On September 22, 1941, the start of the year 5702 in the Jewish calendar, Renia Spiegel wrote in her diary about the prospect of finally seeing her mother after months of separation.
Now the dream has practically come true. It’s the New Year today and the dream has come true? Actually not completely, but in 99% it did. And I wish all dreams came true like this. It feels so strange. To think that Mama is so close, that she’s in the same city, that she’s thinking about me now, that she’d like to embrace me as much as I her … to think there’s a horrible river, a river people have made horrible. A river which has been separating us for two years–and now again. Why it’s unthinkable that I can’t see Mother when she’s here so close, so close.

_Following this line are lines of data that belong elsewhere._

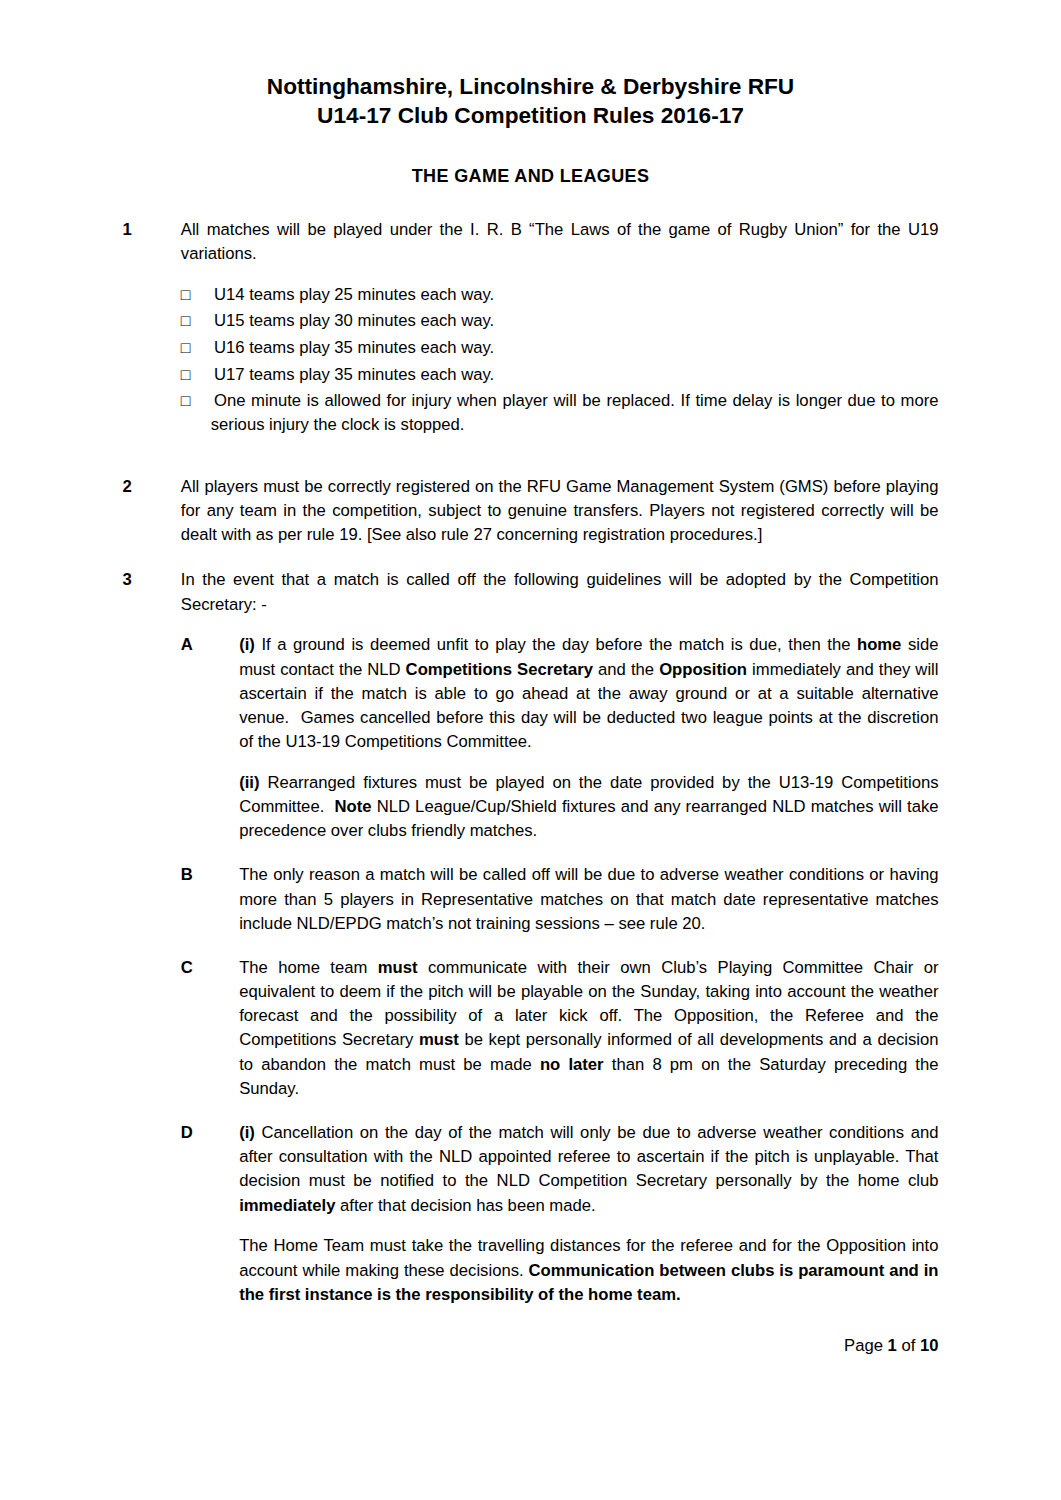Nottinghamshire, Lincolnshire & Derbyshire RFU
U14-17 Club Competition Rules 2016-17
THE GAME AND LEAGUES
1
All matches will be played under the I. R. B “The Laws of the game of Rugby Union” for the U19 variations.
U14 teams play 25 minutes each way.
U15 teams play 30 minutes each way.
U16 teams play 35 minutes each way.
U17 teams play 35 minutes each way.
One minute is allowed for injury when player will be replaced. If time delay is longer due to more serious injury the clock is stopped.
2
All players must be correctly registered on the RFU Game Management System (GMS) before playing for any team in the competition, subject to genuine transfers. Players not registered correctly will be dealt with as per rule 19. [See also rule 27 concerning registration procedures.]
3
In the event that a match is called off the following guidelines will be adopted by the Competition Secretary: -
A
(i) If a ground is deemed unfit to play the day before the match is due, then the home side must contact the NLD Competitions Secretary and the Opposition immediately and they will ascertain if the match is able to go ahead at the away ground or at a suitable alternative venue. Games cancelled before this day will be deducted two league points at the discretion of the U13-19 Competitions Committee.
(ii) Rearranged fixtures must be played on the date provided by the U13-19 Competitions Committee. Note NLD League/Cup/Shield fixtures and any rearranged NLD matches will take precedence over clubs friendly matches.
B
The only reason a match will be called off will be due to adverse weather conditions or having more than 5 players in Representative matches on that match date representative matches include NLD/EPDG match’s not training sessions – see rule 20.
C
The home team must communicate with their own Club’s Playing Committee Chair or equivalent to deem if the pitch will be playable on the Sunday, taking into account the weather forecast and the possibility of a later kick off. The Opposition, the Referee and the Competitions Secretary must be kept personally informed of all developments and a decision to abandon the match must be made no later than 8 pm on the Saturday preceding the Sunday.
D
(i) Cancellation on the day of the match will only be due to adverse weather conditions and after consultation with the NLD appointed referee to ascertain if the pitch is unplayable. That decision must be notified to the NLD Competition Secretary personally by the home club immediately after that decision has been made.
The Home Team must take the travelling distances for the referee and for the Opposition into account while making these decisions. Communication between clubs is paramount and in the first instance is the responsibility of the home team.
Page 1 of 10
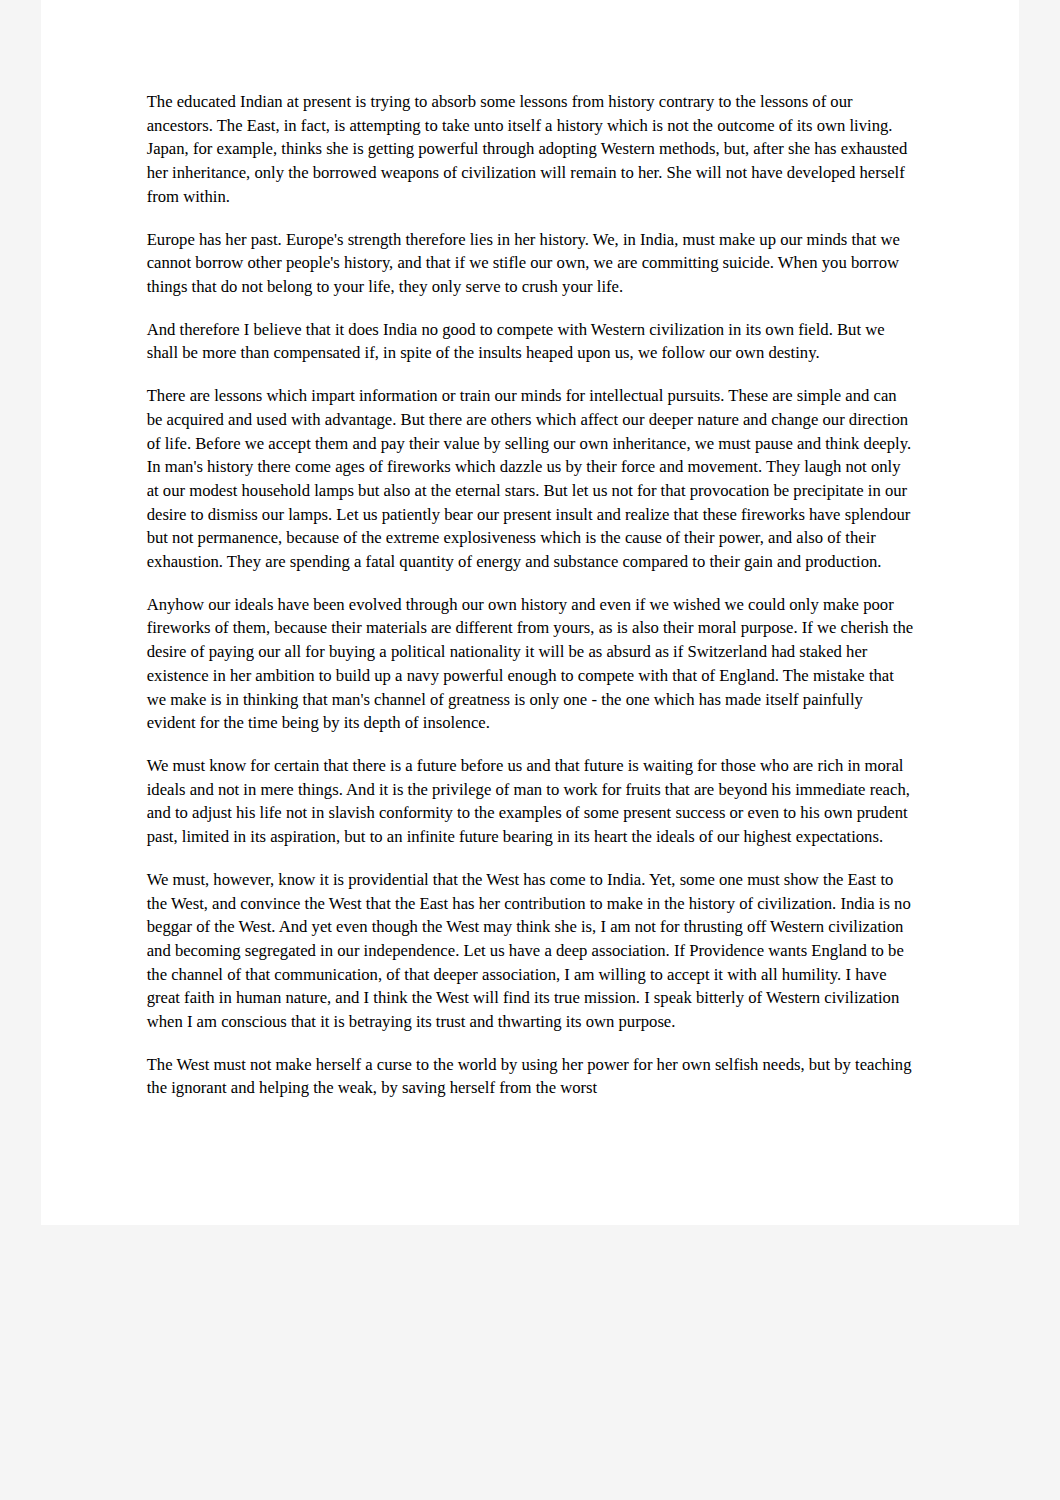The educated Indian at present is trying to absorb some lessons from history contrary to the lessons of our ancestors. The East, in fact, is attempting to take unto itself a history which is not the outcome of its own living. Japan, for example, thinks she is getting powerful through adopting Western methods, but, after she has exhausted her inheritance, only the borrowed weapons of civilization will remain to her. She will not have developed herself from within.
Europe has her past. Europe's strength therefore lies in her history. We, in India, must make up our minds that we cannot borrow other people's history, and that if we stifle our own, we are committing suicide. When you borrow things that do not belong to your life, they only serve to crush your life.
And therefore I believe that it does India no good to compete with Western civilization in its own field. But we shall be more than compensated if, in spite of the insults heaped upon us, we follow our own destiny.
There are lessons which impart information or train our minds for intellectual pursuits. These are simple and can be acquired and used with advantage. But there are others which affect our deeper nature and change our direction of life. Before we accept them and pay their value by selling our own inheritance, we must pause and think deeply. In man's history there come ages of fireworks which dazzle us by their force and movement. They laugh not only at our modest household lamps but also at the eternal stars. But let us not for that provocation be precipitate in our desire to dismiss our lamps. Let us patiently bear our present insult and realize that these fireworks have splendour but not permanence, because of the extreme explosiveness which is the cause of their power, and also of their exhaustion. They are spending a fatal quantity of energy and substance compared to their gain and production.
Anyhow our ideals have been evolved through our own history and even if we wished we could only make poor fireworks of them, because their materials are different from yours, as is also their moral purpose. If we cherish the desire of paying our all for buying a political nationality it will be as absurd as if Switzerland had staked her existence in her ambition to build up a navy powerful enough to compete with that of England. The mistake that we make is in thinking that man's channel of greatness is only one - the one which has made itself painfully evident for the time being by its depth of insolence.
We must know for certain that there is a future before us and that future is waiting for those who are rich in moral ideals and not in mere things. And it is the privilege of man to work for fruits that are beyond his immediate reach, and to adjust his life not in slavish conformity to the examples of some present success or even to his own prudent past, limited in its aspiration, but to an infinite future bearing in its heart the ideals of our highest expectations.
We must, however, know it is providential that the West has come to India. Yet, some one must show the East to the West, and convince the West that the East has her contribution to make in the history of civilization. India is no beggar of the West. And yet even though the West may think she is, I am not for thrusting off Western civilization and becoming segregated in our independence. Let us have a deep association. If Providence wants England to be the channel of that communication, of that deeper association, I am willing to accept it with all humility. I have great faith in human nature, and I think the West will find its true mission. I speak bitterly of Western civilization when I am conscious that it is betraying its trust and thwarting its own purpose.
The West must not make herself a curse to the world by using her power for her own selfish needs, but by teaching the ignorant and helping the weak, by saving herself from the worst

Renia started her diary at the end of January 1939. She was 13 years old, and lived with her grandparents in Przemysl in southern Poland, near the border with Ukraine. Her mother lived in Warsaw, where she had moved to promote the acting career of her youngest daughter Ariana. The picture of the three of them at the top of this post was taken in 1937.
Eight months after Renia started her diary, Hitler and Stalin divided Poland. Before the Soviets arrived, the Germans bombed Przemysl, destroying the pedestrian/vehicular bridge over the river San. They also immediately started beating and shooting Jewish inhabitants. Before pulling back across the San for the Soviet occupation, the Germans burned the Old Synagogue, the Klois, the Hassidic prayer house, the Tempel Synagogue on Jagiellonska Street and parts of the Jewish quarter. Like many inhabitants of Przemysl, Renia, her sisters, and her grandfather fled the city, staying in Lwow (now Lviv, Ukraine) until Soviet troops arrived.
While Renia, her sister, and her grandparents were in the Soviet sector, her mother was caught in Warsaw in the German sector. The river San marked the border between these two sectors in Przemysl. That’s the “horrible river” which Renia refers to in her diary entry. Even though the Germans had invaded a few months earlier and Przemysl was all under German control as Renia was writing, only the railroad bridge was left for people to get across the river. The Germans did not allow civilians, especially Jews, to use that bridge.
Renia ended this long Rosh Hashanah entry with a prayer.
Bye, Mama, sleep well; may you dream that everything I prayed for yesterday comes true. Today I wish for a favorable end of the war, for my parents to reconcile, Zygus [her boyfriend] for me only, and good things for everyone. You will help me, Bulus and God.
Renia used that last line, “You will help me, Bulus and God,” to end almost all the entries in her diary. “Bulus” was her affectionate name for her mother.
Renia did not live to see the next New Year. She was shot in the street, along with her boyfriend’s parents, in a German Aktion to clear the Przemysl Ghetteo on July 31, 1942. Renia’s mother, sister, and boyfriend Zygmunt all survived the Holocaust through further tribulations. Zygmunt recorded Renia’s murder on the last page of her diary and hid it in a safe place to be retrieved after he returned from Auschwitz. He brought the diary to Renia’s sister, now called Elizabeth, in New York in the 1950s. Elizabeth kept the diary in a safety deposit box until her daughter insisted that it should be translated and published. That book Renia’s Diary was just published this September 24. I just finished reading it in the wee hours of September 29.
Written this Rosh Hashanah 5780. As did Renia, I wish good things for everyone.